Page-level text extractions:
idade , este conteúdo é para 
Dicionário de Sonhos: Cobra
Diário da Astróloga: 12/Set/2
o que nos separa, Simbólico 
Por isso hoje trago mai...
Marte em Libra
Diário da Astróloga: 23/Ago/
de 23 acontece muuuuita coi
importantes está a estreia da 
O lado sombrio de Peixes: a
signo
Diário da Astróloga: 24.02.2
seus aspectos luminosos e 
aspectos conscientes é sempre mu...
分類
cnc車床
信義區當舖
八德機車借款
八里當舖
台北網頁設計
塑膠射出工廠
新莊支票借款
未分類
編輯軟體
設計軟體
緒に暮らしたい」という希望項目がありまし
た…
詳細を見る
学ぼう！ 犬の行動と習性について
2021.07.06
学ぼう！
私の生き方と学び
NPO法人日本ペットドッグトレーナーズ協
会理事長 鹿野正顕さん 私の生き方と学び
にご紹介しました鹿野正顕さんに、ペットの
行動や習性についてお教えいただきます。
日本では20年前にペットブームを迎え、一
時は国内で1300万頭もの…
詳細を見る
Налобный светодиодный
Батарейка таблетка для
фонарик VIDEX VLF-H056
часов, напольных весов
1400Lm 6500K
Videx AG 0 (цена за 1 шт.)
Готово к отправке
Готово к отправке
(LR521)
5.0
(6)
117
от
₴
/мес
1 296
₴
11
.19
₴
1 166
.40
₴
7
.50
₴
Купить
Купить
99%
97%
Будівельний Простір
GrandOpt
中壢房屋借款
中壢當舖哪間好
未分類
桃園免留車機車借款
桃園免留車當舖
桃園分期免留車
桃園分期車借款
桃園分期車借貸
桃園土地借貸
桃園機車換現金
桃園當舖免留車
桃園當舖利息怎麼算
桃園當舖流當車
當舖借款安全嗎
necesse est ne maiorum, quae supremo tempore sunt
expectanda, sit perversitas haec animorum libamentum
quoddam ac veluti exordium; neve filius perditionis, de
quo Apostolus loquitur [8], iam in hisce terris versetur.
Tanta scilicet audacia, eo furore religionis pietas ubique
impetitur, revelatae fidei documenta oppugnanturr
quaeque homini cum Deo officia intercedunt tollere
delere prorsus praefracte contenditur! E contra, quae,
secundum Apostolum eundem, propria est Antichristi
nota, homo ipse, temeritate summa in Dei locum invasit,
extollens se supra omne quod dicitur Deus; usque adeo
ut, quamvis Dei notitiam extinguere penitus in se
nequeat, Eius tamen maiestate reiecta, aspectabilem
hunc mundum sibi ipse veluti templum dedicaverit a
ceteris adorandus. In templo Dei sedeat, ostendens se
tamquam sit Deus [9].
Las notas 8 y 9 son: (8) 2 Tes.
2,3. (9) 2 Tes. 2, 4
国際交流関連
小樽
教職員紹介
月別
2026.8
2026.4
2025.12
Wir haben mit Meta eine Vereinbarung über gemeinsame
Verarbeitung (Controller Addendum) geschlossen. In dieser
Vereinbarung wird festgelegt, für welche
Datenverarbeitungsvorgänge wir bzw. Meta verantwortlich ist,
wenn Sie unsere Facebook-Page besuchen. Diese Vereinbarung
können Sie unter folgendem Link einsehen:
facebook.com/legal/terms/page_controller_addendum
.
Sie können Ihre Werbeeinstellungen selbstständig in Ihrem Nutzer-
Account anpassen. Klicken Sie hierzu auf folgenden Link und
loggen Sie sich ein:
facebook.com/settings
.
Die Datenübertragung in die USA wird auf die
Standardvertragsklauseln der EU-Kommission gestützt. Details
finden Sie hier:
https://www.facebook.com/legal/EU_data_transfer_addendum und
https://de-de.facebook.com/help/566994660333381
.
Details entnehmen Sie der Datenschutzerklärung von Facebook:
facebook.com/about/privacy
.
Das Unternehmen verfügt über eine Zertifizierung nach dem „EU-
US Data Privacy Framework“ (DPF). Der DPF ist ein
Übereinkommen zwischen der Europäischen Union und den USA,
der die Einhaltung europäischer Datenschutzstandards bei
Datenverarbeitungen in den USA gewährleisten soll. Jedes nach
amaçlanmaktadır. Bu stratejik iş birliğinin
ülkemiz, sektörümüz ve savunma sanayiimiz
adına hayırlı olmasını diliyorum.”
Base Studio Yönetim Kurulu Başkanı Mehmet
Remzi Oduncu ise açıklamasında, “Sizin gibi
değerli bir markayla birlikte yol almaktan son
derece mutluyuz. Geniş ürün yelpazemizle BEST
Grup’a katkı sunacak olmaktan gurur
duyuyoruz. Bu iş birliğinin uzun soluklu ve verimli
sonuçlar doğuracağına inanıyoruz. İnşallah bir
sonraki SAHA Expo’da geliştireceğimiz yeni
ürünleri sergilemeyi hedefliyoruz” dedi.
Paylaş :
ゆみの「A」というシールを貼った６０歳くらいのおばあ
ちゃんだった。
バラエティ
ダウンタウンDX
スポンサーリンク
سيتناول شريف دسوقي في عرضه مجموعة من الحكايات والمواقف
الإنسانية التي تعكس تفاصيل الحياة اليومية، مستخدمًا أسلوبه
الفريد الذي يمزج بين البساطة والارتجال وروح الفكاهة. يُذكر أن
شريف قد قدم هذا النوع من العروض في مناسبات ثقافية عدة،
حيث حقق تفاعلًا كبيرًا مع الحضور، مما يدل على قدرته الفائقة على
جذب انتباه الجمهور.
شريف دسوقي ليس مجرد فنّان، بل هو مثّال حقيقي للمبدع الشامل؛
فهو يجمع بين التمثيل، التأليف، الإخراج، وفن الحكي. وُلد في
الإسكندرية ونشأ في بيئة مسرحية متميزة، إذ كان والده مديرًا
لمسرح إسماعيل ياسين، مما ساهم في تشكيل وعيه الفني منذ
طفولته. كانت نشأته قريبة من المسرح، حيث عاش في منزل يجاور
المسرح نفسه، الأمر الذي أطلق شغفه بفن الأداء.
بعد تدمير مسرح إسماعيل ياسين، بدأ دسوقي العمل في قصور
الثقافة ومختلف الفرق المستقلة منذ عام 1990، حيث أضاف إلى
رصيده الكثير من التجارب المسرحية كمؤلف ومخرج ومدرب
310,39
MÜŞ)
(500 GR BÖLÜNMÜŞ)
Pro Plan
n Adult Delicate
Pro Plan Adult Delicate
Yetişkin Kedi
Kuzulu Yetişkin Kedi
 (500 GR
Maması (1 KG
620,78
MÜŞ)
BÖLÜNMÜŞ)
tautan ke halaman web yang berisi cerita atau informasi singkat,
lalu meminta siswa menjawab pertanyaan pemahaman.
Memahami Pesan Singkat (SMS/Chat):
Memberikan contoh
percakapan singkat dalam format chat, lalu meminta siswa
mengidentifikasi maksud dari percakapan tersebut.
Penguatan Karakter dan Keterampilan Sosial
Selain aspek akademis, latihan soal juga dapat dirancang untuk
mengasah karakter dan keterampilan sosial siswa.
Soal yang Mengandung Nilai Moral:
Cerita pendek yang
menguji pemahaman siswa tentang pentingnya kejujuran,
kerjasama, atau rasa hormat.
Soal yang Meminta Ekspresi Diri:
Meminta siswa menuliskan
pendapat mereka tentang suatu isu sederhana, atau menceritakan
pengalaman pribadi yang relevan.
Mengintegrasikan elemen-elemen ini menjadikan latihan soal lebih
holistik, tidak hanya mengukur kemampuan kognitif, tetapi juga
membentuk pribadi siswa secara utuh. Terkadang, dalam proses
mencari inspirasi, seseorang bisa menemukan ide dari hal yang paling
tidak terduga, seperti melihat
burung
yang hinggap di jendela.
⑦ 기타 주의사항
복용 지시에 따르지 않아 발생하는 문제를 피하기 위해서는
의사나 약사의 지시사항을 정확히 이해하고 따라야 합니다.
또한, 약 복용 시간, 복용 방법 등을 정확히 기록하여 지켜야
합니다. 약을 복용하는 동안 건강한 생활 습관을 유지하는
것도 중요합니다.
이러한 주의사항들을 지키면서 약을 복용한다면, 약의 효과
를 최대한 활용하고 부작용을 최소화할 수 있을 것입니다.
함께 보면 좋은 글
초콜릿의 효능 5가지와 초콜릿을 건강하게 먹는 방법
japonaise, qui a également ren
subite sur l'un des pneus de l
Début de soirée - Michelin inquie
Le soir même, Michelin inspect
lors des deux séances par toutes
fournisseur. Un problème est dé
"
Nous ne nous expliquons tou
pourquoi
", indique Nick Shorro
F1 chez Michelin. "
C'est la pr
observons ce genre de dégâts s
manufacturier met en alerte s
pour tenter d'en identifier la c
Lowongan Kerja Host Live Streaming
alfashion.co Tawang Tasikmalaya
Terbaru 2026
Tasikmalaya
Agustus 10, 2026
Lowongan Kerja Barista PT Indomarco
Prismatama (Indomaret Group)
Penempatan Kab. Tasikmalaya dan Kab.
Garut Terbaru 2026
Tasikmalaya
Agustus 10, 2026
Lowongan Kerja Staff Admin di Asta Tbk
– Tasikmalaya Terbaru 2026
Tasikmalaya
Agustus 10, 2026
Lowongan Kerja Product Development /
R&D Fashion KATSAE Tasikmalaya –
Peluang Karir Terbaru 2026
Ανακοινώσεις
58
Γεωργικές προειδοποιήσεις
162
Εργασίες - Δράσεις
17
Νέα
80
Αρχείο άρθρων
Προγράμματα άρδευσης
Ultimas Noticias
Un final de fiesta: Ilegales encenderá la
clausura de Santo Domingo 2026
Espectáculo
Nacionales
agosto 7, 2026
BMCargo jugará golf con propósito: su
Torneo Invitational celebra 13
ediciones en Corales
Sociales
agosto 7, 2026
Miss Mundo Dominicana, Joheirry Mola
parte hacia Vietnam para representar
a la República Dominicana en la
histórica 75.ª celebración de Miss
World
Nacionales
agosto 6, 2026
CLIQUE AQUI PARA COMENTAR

**EXERCISE OBJECTIVE**
Send back the lines of the records word for word, from the very first through the line containing "фонарик VIDEX VLF-H056".

**REPLY TO THE EXERCISE**
idade , este conteúdo é para 
Dicionário de Sonhos: Cobra
Diário da Astróloga: 12/Set/2
o que nos separa, Simbólico 
Por isso hoje trago mai...
Marte em Libra
Diário da Astróloga: 23/Ago/
de 23 acontece muuuuita coi
importantes está a estreia da 
O lado sombrio de Peixes: a
signo
Diário da Astróloga: 24.02.2
seus aspectos luminosos e 
aspectos conscientes é sempre mu...
分類
cnc車床
信義區當舖
八德機車借款
八里當舖
台北網頁設計
塑膠射出工廠
新莊支票借款
未分類
編輯軟體
設計軟體
緒に暮らしたい」という希望項目がありまし
た…
詳細を見る
学ぼう！ 犬の行動と習性について
2021.07.06
学ぼう！
私の生き方と学び
NPO法人日本ペットドッグトレーナーズ協
会理事長 鹿野正顕さん 私の生き方と学び
にご紹介しました鹿野正顕さんに、ペットの
行動や習性についてお教えいただきます。
日本では20年前にペットブームを迎え、一
時は国内で1300万頭もの…
詳細を見る
Налобный светодиодный
Батарейка таблетка для
фонарик VIDEX VLF-H056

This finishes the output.